The EventBus is an internal protobuf bus. External message contracts are served at the adapter layer (or by publishing directly through an adapter), not by extending the core EventBus interfaces.

Concretely:

  1. EventBus.publish() stays protobuf-only. No wireFormat switch is introduced. Putting JSON (or any non-protobuf encoding) on the bus would force every subscriber, middleware, retry, and DLQ path to understand multiple wire formats, and would make RawEvent.payload ambiguous. protobuf-es toJson only solves the producer side; the consumer side would require format detection (content-sniffing), which the AMQP change already rejected as implicit magic that must fail loudly instead.

  2. External contracts are produced through the adapter. When an application must emit JSON (or a partner's contentType) against an external contract, it serializes the bytes itself and publishes through the adapter, which controls the wire contentType and optional encode/decode transcoding. This is an outbound producer to a foreign system — it does not need the EventBus's typed routing, middleware, or DLQ.

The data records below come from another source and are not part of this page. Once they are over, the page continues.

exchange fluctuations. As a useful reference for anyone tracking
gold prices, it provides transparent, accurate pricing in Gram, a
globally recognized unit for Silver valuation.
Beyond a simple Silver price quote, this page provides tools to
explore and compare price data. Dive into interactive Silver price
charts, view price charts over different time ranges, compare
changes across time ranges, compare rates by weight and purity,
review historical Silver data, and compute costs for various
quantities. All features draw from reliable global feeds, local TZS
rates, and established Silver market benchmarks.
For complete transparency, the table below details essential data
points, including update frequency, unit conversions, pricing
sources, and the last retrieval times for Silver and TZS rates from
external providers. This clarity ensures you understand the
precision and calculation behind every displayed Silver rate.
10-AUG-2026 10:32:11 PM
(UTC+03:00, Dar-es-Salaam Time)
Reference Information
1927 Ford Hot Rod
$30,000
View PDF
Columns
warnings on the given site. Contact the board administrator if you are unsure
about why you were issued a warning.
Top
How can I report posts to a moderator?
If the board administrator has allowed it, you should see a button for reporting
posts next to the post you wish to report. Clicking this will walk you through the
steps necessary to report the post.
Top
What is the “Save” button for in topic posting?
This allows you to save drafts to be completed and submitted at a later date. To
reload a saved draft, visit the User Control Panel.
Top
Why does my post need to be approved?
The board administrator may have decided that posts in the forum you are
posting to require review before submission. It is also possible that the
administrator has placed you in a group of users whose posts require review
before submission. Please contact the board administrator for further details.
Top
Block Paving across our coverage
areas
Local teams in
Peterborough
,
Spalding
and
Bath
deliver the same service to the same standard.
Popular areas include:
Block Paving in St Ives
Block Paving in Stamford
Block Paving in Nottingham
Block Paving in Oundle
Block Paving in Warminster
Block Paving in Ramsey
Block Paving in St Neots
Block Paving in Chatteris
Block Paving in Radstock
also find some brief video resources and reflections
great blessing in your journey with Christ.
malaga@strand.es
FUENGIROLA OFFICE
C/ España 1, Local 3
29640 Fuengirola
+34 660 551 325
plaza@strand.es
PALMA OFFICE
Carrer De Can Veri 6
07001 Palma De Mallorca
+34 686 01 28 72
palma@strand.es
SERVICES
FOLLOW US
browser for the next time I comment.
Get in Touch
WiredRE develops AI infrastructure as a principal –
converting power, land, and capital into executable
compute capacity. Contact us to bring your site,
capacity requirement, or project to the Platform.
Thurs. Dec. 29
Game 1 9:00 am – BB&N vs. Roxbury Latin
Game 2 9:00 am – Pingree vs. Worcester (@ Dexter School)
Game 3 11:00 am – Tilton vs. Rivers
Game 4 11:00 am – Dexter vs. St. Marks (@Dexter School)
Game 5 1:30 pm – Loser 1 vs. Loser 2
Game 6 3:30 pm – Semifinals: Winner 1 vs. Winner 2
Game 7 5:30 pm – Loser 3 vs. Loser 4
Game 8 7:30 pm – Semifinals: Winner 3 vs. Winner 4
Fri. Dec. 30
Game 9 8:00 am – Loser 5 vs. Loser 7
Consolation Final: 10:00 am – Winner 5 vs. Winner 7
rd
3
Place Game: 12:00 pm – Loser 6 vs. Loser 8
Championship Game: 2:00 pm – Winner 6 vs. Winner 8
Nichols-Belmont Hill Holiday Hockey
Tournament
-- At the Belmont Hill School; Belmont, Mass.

  3. Core interfaces stay minimal; variability lives in adapter options. PublishOptions / RawSubscribeOptions are not extended with generic passthrough bags, declaration merging, or a viral EventBus<TAdapterOpts> generic. Contract variability that is genuinely whole-channel (the whole queue is JSON, the whole group reads a named queue) is expressed by adapter-level options (serialization, queueOverrides, topology). A future need for genuine per-message variability — if one ever arises with a concrete use case — would be added as typed options on a specific adapter's constructor, not on the core interface.

  4. PublishOptions.sync is removed. It was a no-op across all four adapters: each already confirms publishes per-message (NATS PubAck, Kafka producer.send, Redis XADD, AMQP per-message broker ack with typed errors). A resolved publish() already means the broker accepted the message; there was no fire-and-forget mode to opt out of. Removed ahead of the first stable release.

Consequences

Positive

  • The internal bus keeps one wire format; subscribers, middleware, retry, and DLQ reason about exactly one payload shape.
  • Core EventAdapter / PublishOptions interfaces stay small and typed — no passthrough erosion across four heterogeneous adapters.
  • External-contract concerns (content type, topology, confirms, recovery) are isolated to the adapter that actually talks to the foreign broker.

Negative / Trade-offs

  • Direct adapter publishing bypasses EventBus middleware (producer-side retry / DLQ). For an external at-least-once producer this is compensated by the adapter's per-message confirms and typed error taxonomy (AmqpUnroutableError, AmqpPublishNackError, AmqpPublishTimeoutError, …), which let the application implement an "advance cursor after confirm" loop. This trade-off must be stated explicitly in the events-amqp guide.
  • Per-message wire-format variability is intentionally unsupported. If a real use case appears, it is added per-adapter, not retrofitted into the core interface.

Alternatives Considered

  • adapterOptions?: Record<string, unknown> passthrough on PublishOptions — rejected: kills type safety, silently ignores typos, becomes a junk drawer; contradicts the project's fail-fast discipline.
  • Module augmentation / declaration merging per adapter — rejected: fragile under tsup .d.ts compilation, augmentations from two adapters in one app collide, poor discoverability.
  • Generic EventBus<TAdapterOpts> — rejected: the generic goes viral through EventBusOptions, createServer({ eventBus }), and middleware for disproportionate cost.
  • wireFormat: "binary" | "json" on EventBus — rejected as an anti-feature (see Decision 1).